Take the Debenhams situation. Permira, the dreadfully named financiers, first called up the department store's chief executive, Belinda Earl, for a chat in February. It then had a talk with the chairman, Peter Jarvis, and indicated what it might like to pay for the group. The independent directors then met, decided this was not enough (despite it being much more than Debenhams' share price) and told Permira to go away.

Meanwhile, Debenhams' share price went up and down like a yo-yo and Ms Earl said "No one is talking to us", which was technically correct as Permira was licking its wounds. But then Permira came back, asked for permission to negotiate with Ms Earl, and as the price was right, Debenhams said OK.

As the land lies at the moment, all of this is fine and above board. As is the deal Elliott Bernerd is cooking up at property group Chelsfield. He is offering £850m for the company. The timing is interesting, coming a few weeks after the group wrote off its entire investment in Global Switch, the internet hosting business, and the day after the Government backed London's Olympic bid (the athletics stadium will be next door to Chelsfield's Stratford regeneration project). The City clearly does not value Chelsfield as highly as Mr Bernerd does. And no prizes for guessing who I'd bet is right.

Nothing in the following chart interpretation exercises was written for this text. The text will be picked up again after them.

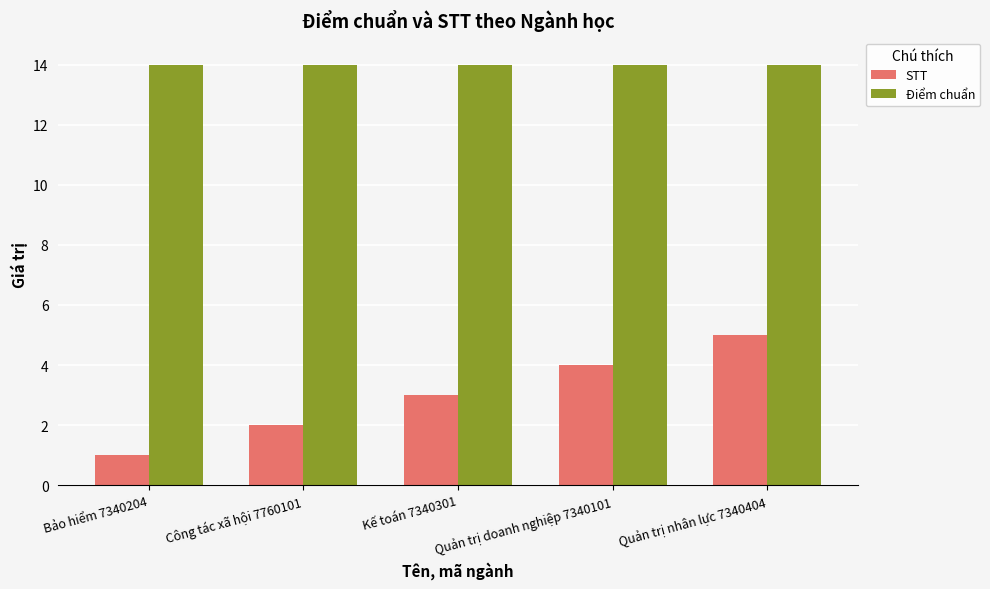

Read the Điểm chuẩn value at Công tác xã hội 7760101.

14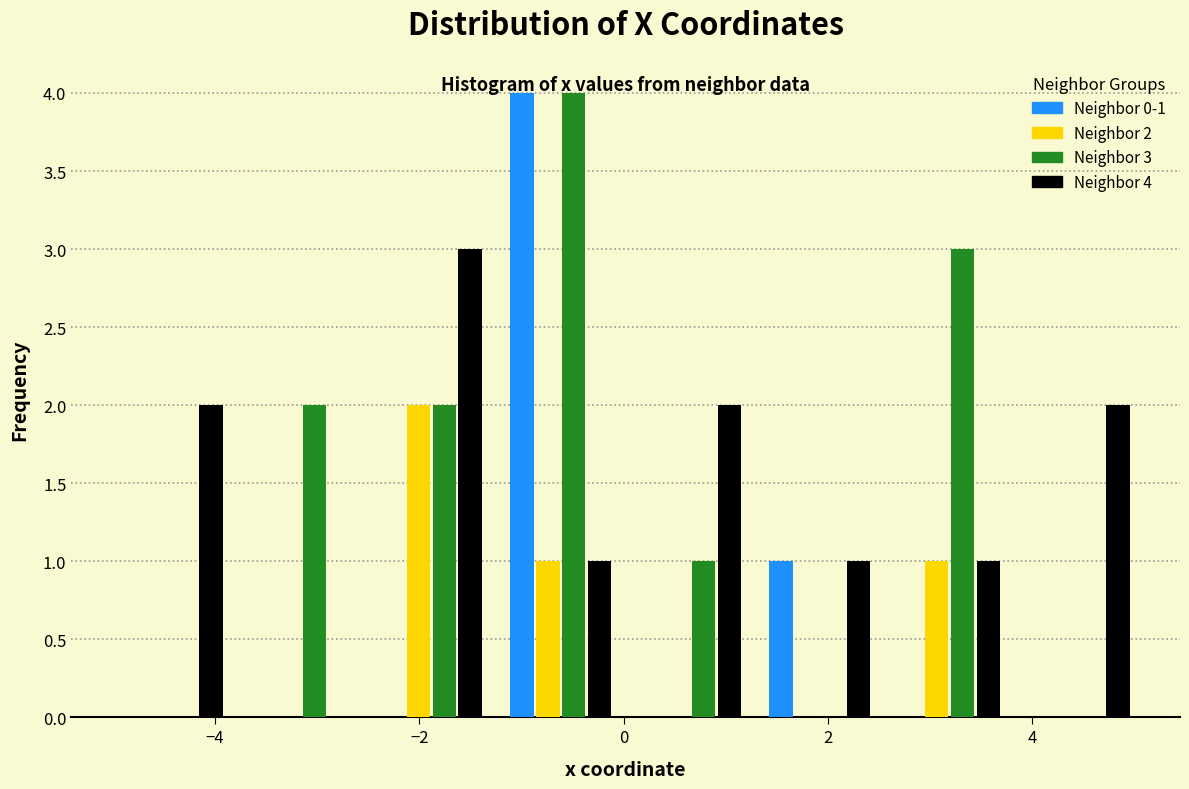

In the Neighbor 3 series, which range on the x-axis has the tallest bar?

-1.2 to 0.0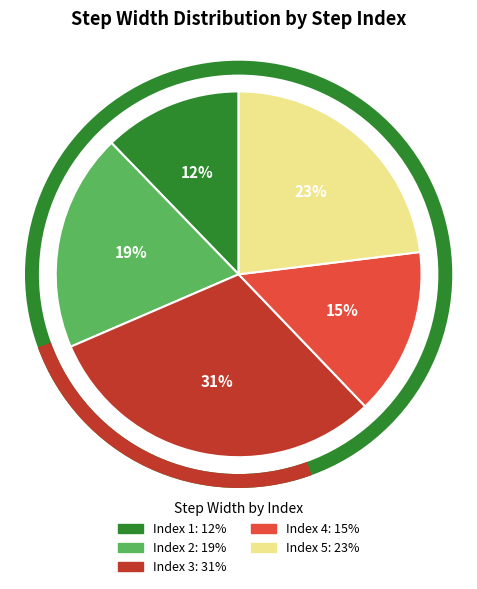

Is there a majority slice in this chart?

No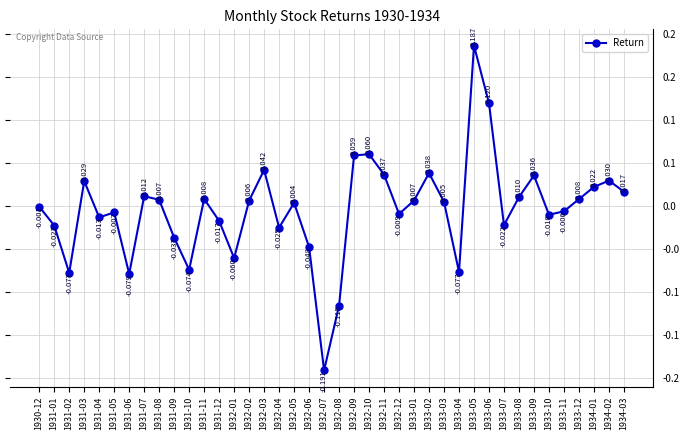

Is this an area chart (filled region under the line)?

No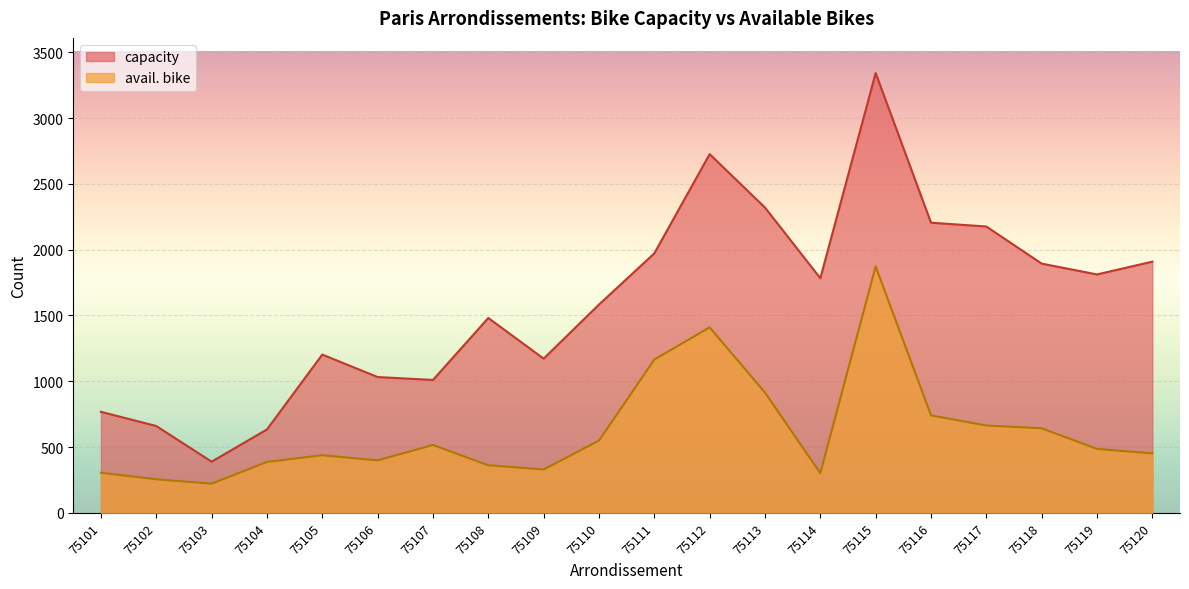

What are all the series names shown in the legend?

capacity, avail. bike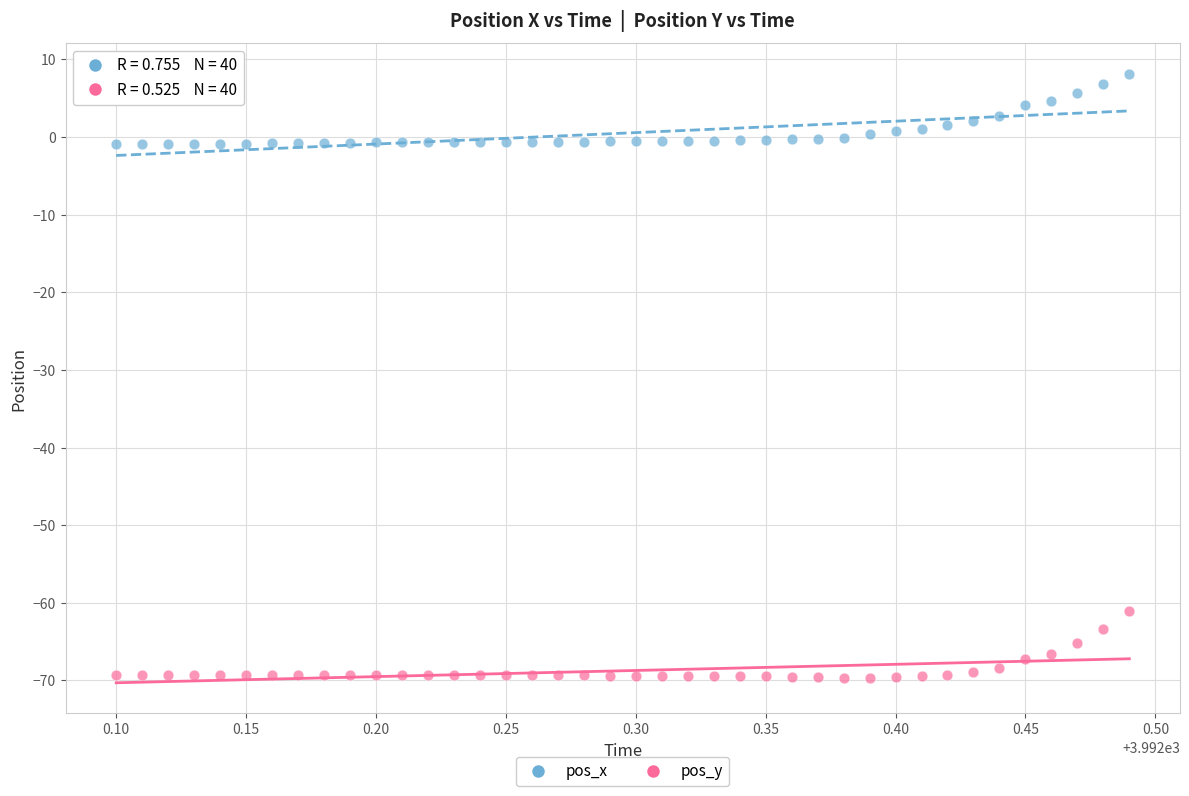

Across all data points, what is the range of X values (max minus min)?

0.4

These are scores of similar deals floating around the City at the moment. But there is no set procedure for handling the appalling conflicts of interest caused when a manager, employed by the shareholders to run their business, decides he or she wants to be the owner of that business.

Sure, the Financial Services Authority has rules about when directors should disclose that they are in bid talks, and the Takeover Panel has rules about how a takeover is conducted. But you could argue that as soon as managers start talking with backers about a bid, they should admit to it. And there are those who feel that while the talks are going on, the directors should stand aside and not be involved in managing the business.

This would lead to anarchy. But the current system isn't protecting the shareholder. And, as the FSA says, protecting shareholders is its objective. It needs to do something, and soon.